Mantan kepala badan pengawas nuklir Perserikatan Bangsa-Bangsa (PBB), Mohamed ElBaradei, memberikan peringatan serius mengenai niat Israel yang berusaha menghilangkan segala kemungkinan tercapainya perdamaian antara Amerika Serikat dan Iran.
ElBaradei menekankan bahwa Israel akan berupaya semaksimal mungkin untuk menghalangi setiap kesempatan yang dapat mendukung terjadinya perdamaian antara kedua negara. Dalam cuitannya di akun sosial media, ia merinci bahwa tindakan tersebut sangat berbahaya bagi stabilitas kawasan.
Lebih lanjut, ia menyoroti bahwa Israel tidak hanya berfokus pada Iran, tetapi juga akan berusaha untuk menggagalkan kemungkinan terciptanya hubungan yang harmonis antara Republik Islam dan negara-negara di sekitar Teluk Persia. Hal ini menambah kompleksitas dalam situasi geopolitik yang sudah rumit di wilayah tersebut.
Menurut ElBaradei, langkah-langkah yang diambil oleh rezim Israel justru akan membawa dampak sebaliknya, yaitu memperlemah posisi Israel di kawasan. Dengan tindakan tersebut, Israel akan semakin terlihat sebagai pelanggar hak asasi manusia, yang melakukan kebijakan pendudukan, pemukiman ilegal, dan pembersihan etnis, seperti yang kini terjadi di Lebanon.
Pernyataan ElBaradei muncul setelah serangan Israel yang menewaskan ratusan warga di Lebanon, yang terjadi tak lama setelah Presiden Donald Trump menyatakan jeda serangan AS terhadap Iran selama dua minggu.
Trump menjelaskan bahwa proposal berisi sepuluh poin yang diajukan oleh Iran bisa menjadi dasar untuk negosiasi. Ini menunjukkan adanya harapan untuk dialog yang lebih konstruktif antara kedua belah pihak.
Proposal tersebut menekankan pentingnya penghentian semua tindakan agresif di kawasan, termasuk di Lebanon. Selain itu, Iran akan menghentikan serangan defensifnya jika agresor menghentikan semua bentuk kekerasan di wilayah tersebut.

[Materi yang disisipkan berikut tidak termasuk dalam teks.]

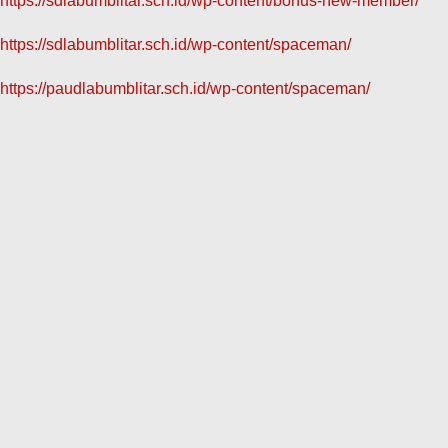
https://sdlabumblitar.sch.id/wp-content/bonus-new-member/
https://sdlabumblitar.sch.id/wp-content/spaceman/
https://paudlabumblitar.sch.id/wp-content/spaceman/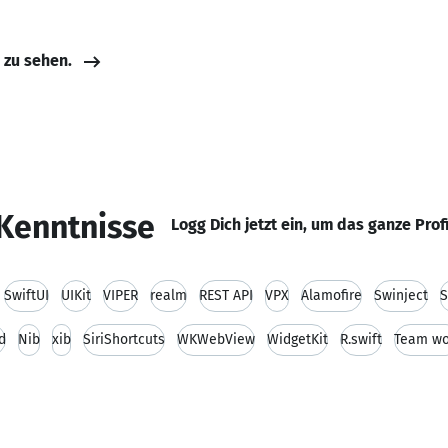
e zu sehen.
Kenntnisse
Logg Dich jetzt ein, um das ganze Prof
SwiftUI
UIKit
VIPER
realm
REST API
VPX
Alamofire
Swinject
d
Nib
xib
SiriShortcuts
WKWebView
WidgetKit
R.swift
Team wo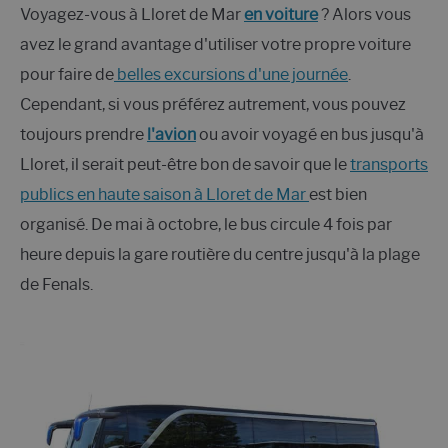
Voyagez-vous à Lloret de Mar
en voiture
? Alors vous
avez le grand avantage d'utiliser votre propre voiture
pour faire de
belles excursions d'une journée
.
Cependant, si vous préférez autrement, vous pouvez
toujours prendre
l'avion
ou avoir voyagé en bus jusqu'à
Lloret, il serait peut-être bon de savoir que le
transports
publics en haute saison à Lloret de Mar
est bien
organisé. De mai à octobre, le bus circule 4 fois par
heure depuis la gare routière du centre jusqu'à la plage
de Fenals.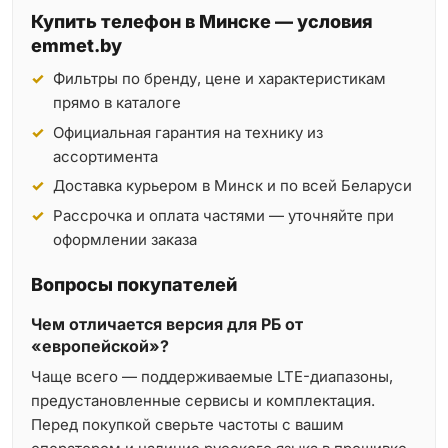
Купить телефон в Минске — условия
emmet.by
Фильтры по бренду, цене и характеристикам
прямо в каталоге
Официальная гарантия на технику из
ассортимента
Доставка курьером в Минск и по всей Беларуси
Рассрочка и оплата частями — уточняйте при
оформлении заказа
Вопросы покупателей
Чем отличается версия для РБ от
«европейской»?
Чаще всего — поддерживаемые LTE-диапазоны,
предустановленные сервисы и комплектация.
Перед покупкой сверьте частоты с вашим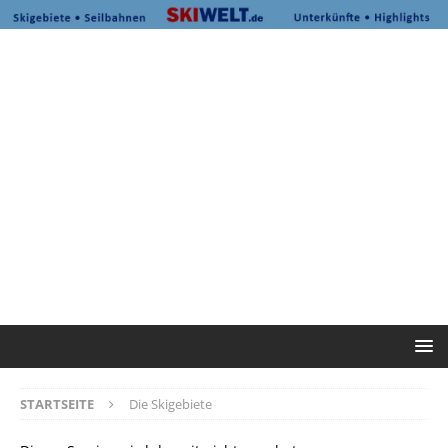
STARTSEITE
Die Skigebiete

ElBaradei menegaskan, agar perdamaian dapat tercapai di kawasan ini, adalah penting bagi Amerika Serikat untuk menekan kekejaman yang dilakukan oleh Israel.
Namun, ia menyayangkan bahwa Washington tidak menunjukkan tindakan yang tegas terhadap serangan-serangan mematikan yang dilancarkan oleh Israel di Jalur Gaza dan Tepi Barat yang diduduki.
“Akibatnya sudah jelas bagi semua orang: semakin banyak pembunuhan dan kehancuran!” tegasnya, menyoroti dampak dari kurangnya tindakan tegas tersebut.
Sebelumnya, Kantor Perdana Menteri Israel, Benjamin Netanyahu, menyatakan dukungannya terhadap keputusan Amerika Serikat untuk menghentikan serangan terhadap Iran. Namun, ia menegaskan bahwa gencatan senjata selama dua minggu tersebut tidak berlaku untuk Lebanon.
“Namun, gencatan senjata dua minggu itu tidak mencakup Lebanon,” kata Netanyahu, menegaskan sikap Israel yang tetap agresif di wilayah tersebut.